Assumptions and deviations

  • Cohort indicator. The study-population covariate of Methods 2.5 is encoded as the binary canonical column ADOLESCENT (1 = obese adolescent, 0 = morbidly obese adult). The Final-model intercept on CL is read off the cohort indicator; ADOLESCENT = 0 selects the morbidly obese adult typical CL of 0.44 L/min and ADOLESCENT = 1 selects the adolescent typical CL of 0.71 L/min at the adolescent reference 104.7 kg with an estimated TBW power of 1.2. The peripheral volume of distribution at TBW = 141.8 kg has the same numerical value 172 L for both cohorts in Table 2; the TBW power exponent X = 3.3 is applied only when ADOLESCENT = 0.

  • Out-of-calibration use. The model is calibrated to two specific patient cohorts: obese adolescents (BMI-for-age >= 85th percentile, 12-18.9 years, 62-149.8 kg) and morbidly obese adults (BMI > 40 kg/m^2, 26-57 years, 112.3-186.3 kg). Applying the model to non-obese subjects, age groups between 19-25 or > 57 years, or extreme weights outside the observed envelope is outside the calibration envelope of the published study and is not recommended without case-specific justification. The Discussion explicitly notes that data of morbidly obese adults cannot be extrapolated to obese children because the duration of obesity is probably influential.

  • Alternative excess-weight covariate model not implemented. The paper additionally presents an “excess weight” covariate model in Section 3 (Eqs. 6 and 7) that re-parameterises adolescent CL as a combination of allometric scaling on developmental weight WT_for_age_and_length and a separate linear term on excess body weight WT_excess = TBW - WT_for_age_and_length, with Y = 0.00698 (25%) as the estimated linear coefficient. The paper explicitly states that this excess-weight model “was as able as the final covariate model to describe the data in terms of OFV (2488.0 vs. 2487.0; p > 0.05)”; Table 2 labels the TBW-power model as the “Final model” and the excess-weight model as a methodological alternative for future paediatric obesity studies. The Final model is extracted in this package. The excess-weight model requires the additional covariates WT_for_age_and_length and WT_excess (computed via Eqs. 3-5 using the CDC BMI-for-age growth chart at BMI z-score = 0), which are not currently in inst/references/covariate-columns.md; if a downstream user needs the excess-weight parameterisation, a sibling vanRongen_2017_midazolam_excessweight.R model file should be added with those covariates ratified canonically first.

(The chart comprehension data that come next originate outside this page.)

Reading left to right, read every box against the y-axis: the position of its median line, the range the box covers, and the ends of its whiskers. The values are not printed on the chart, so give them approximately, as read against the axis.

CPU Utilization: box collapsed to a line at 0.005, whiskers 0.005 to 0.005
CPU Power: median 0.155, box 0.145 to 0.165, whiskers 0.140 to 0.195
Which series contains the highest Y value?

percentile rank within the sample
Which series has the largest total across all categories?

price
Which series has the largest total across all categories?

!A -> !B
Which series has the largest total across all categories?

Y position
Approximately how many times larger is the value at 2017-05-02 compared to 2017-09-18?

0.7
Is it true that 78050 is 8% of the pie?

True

  • No correlation between etas. Van Rongen 2017 Table 2 reports IIVs as CV% on the structural parameters without an OMEGA-block correlation matrix; etas are treated as independent log-normal variates in this implementation. Conversion from CV% to internal variance uses omega^2 = log(CV^2 + 1) as documented in the in-file comments.

  • Single eta on CL across cohorts. The Final-model IIV row of Table 2 lists one CL CV% (21%) rather than separate IIVs per cohort, so the same eta is applied to the cohort-specific typical CL in both adolescents and morbidly obese adults.

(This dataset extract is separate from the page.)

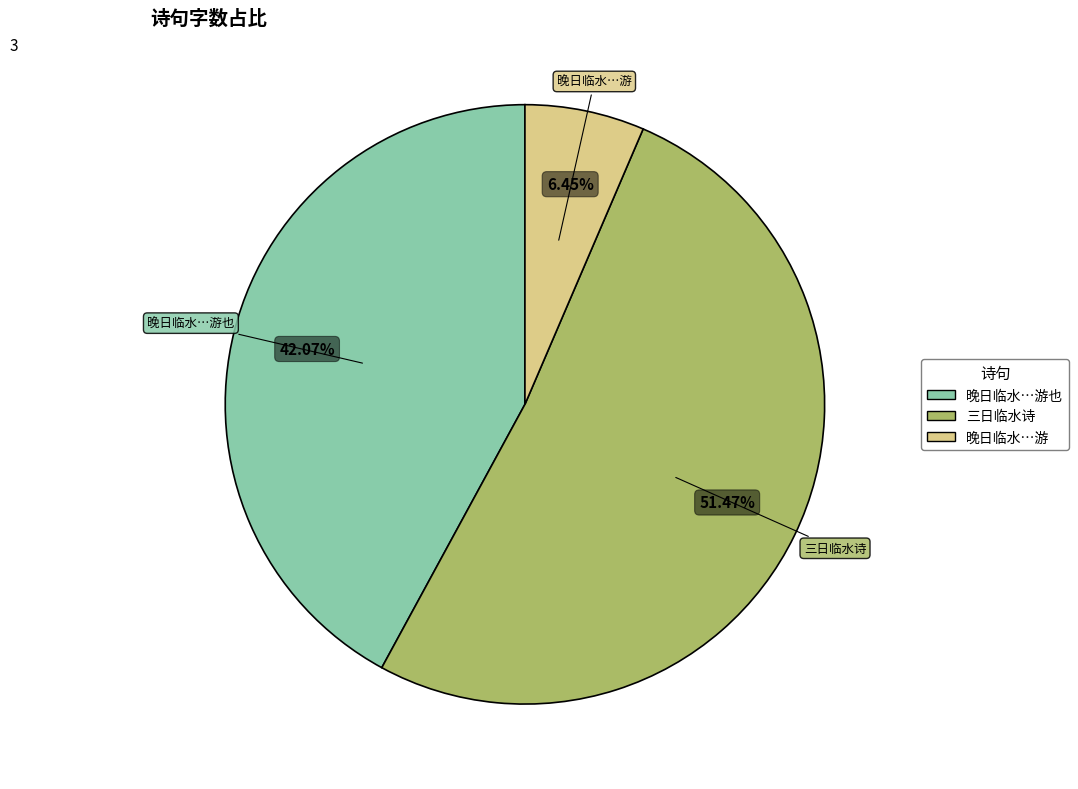

Does any single category account for the majority?

Yes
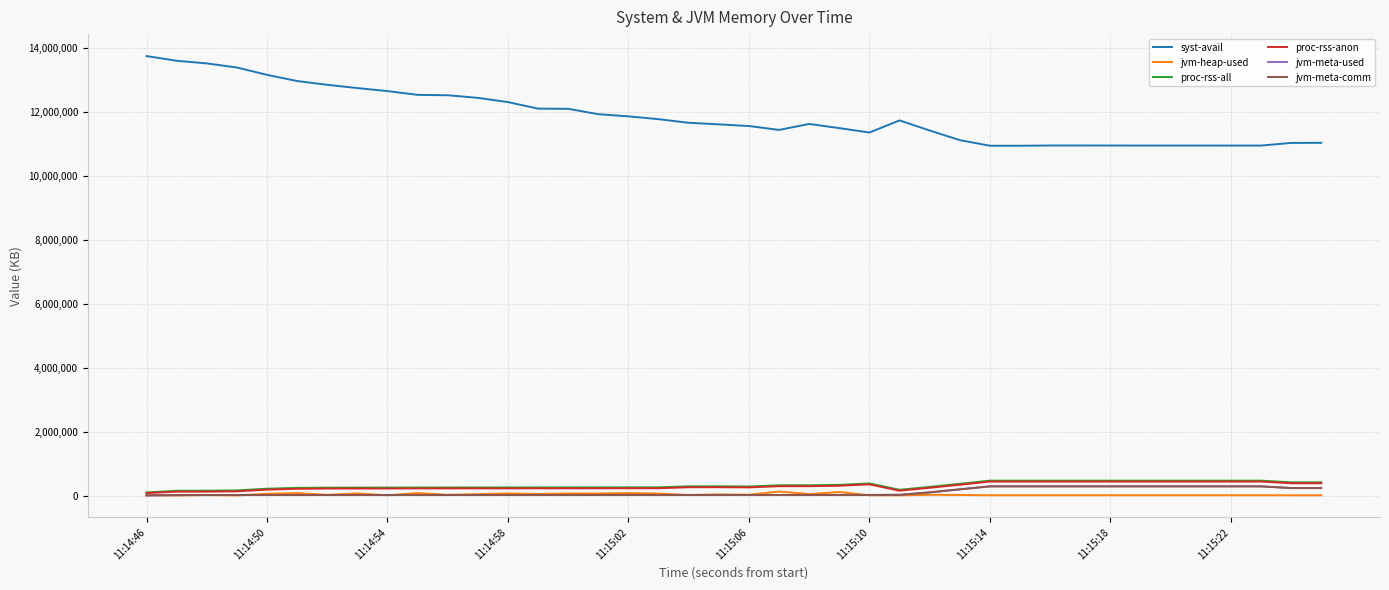

True or false: syst-avail and jvm-heap-used cross at least once.

False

  • Demographics in virtual cohort are sampled. The cohort-specific weight ranges and sample sizes match Table 1; the per-subject weights are sampled from clipped Gaussians with the cohort mean and SD, not from the original individual-level data (the paper does not release per-subject demographics).

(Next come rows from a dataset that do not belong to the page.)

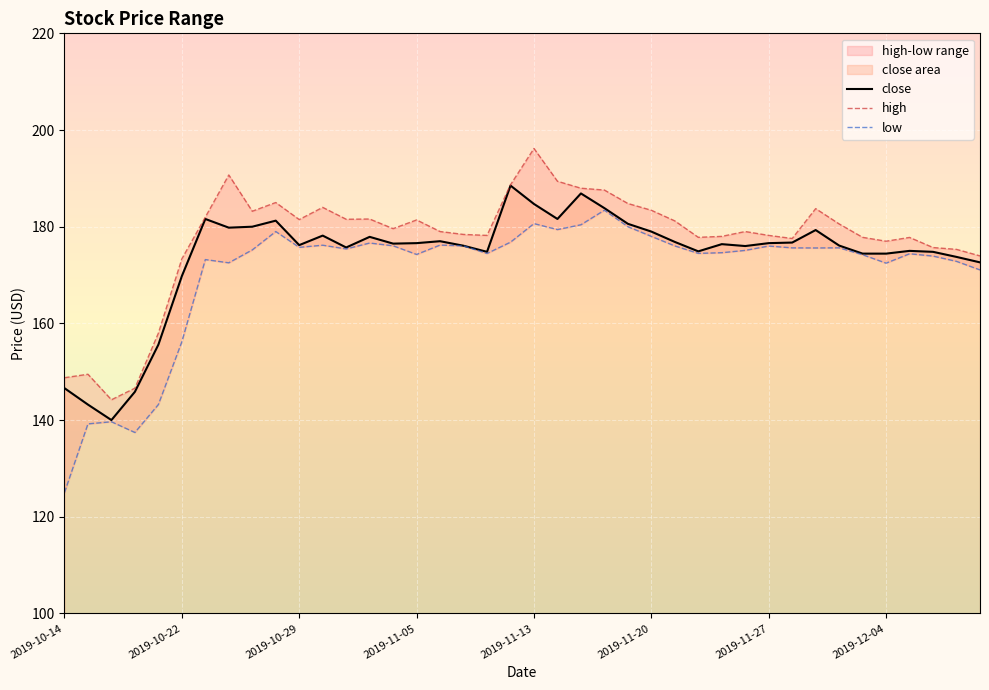

True or false: high and close intersect in this chart.

False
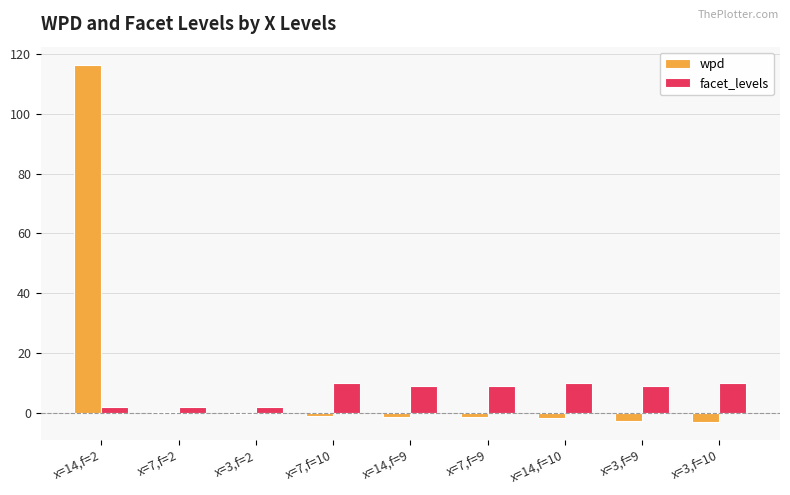

What is the maximum value shown in the chart?

116.5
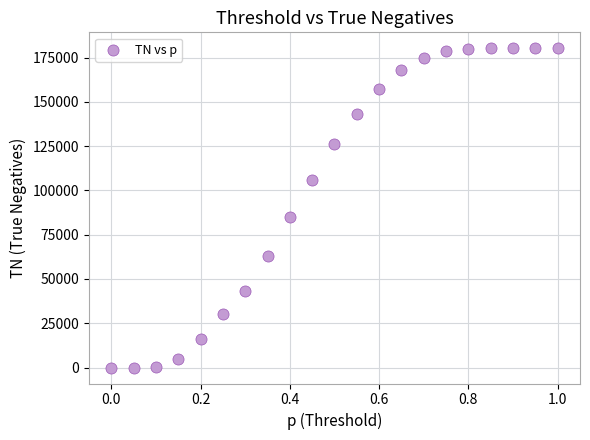

What is the range of Y values (max minus min)?

180245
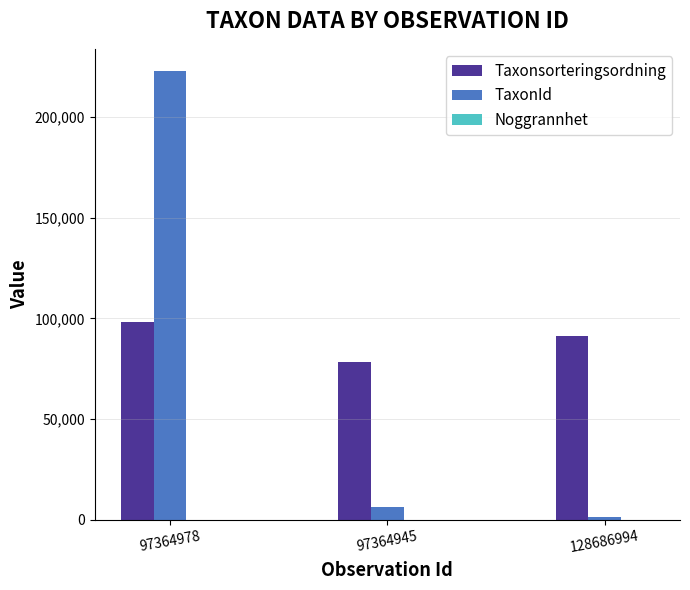

Is it true that TaxonId equals 6462 at 97364945?

True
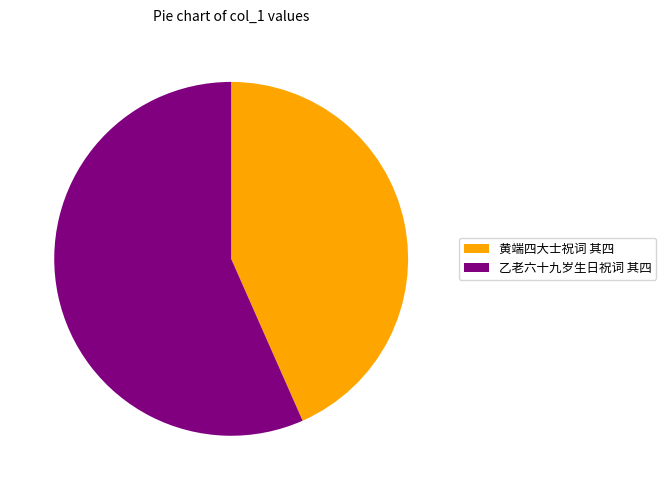

True or false: 乙老六十九岁生日祝词 其四 accounts for 65% of the total.

False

  • Adult oral + IV semi-simultaneous design simplified for PKNCA. Adults received 7.5 mg oral midazolam at t = 0 followed by 5 mg IV bolus 159 min later. For the NCA chunk we drop the oral dose and the first 159 min of observations so PKNCA sees a clean IV-bolus arm. The oral pharmacokinetics in adults are still simulated; they just are not summarised separately because the paper does not report observed NCA AUC / Cmax values to compare against.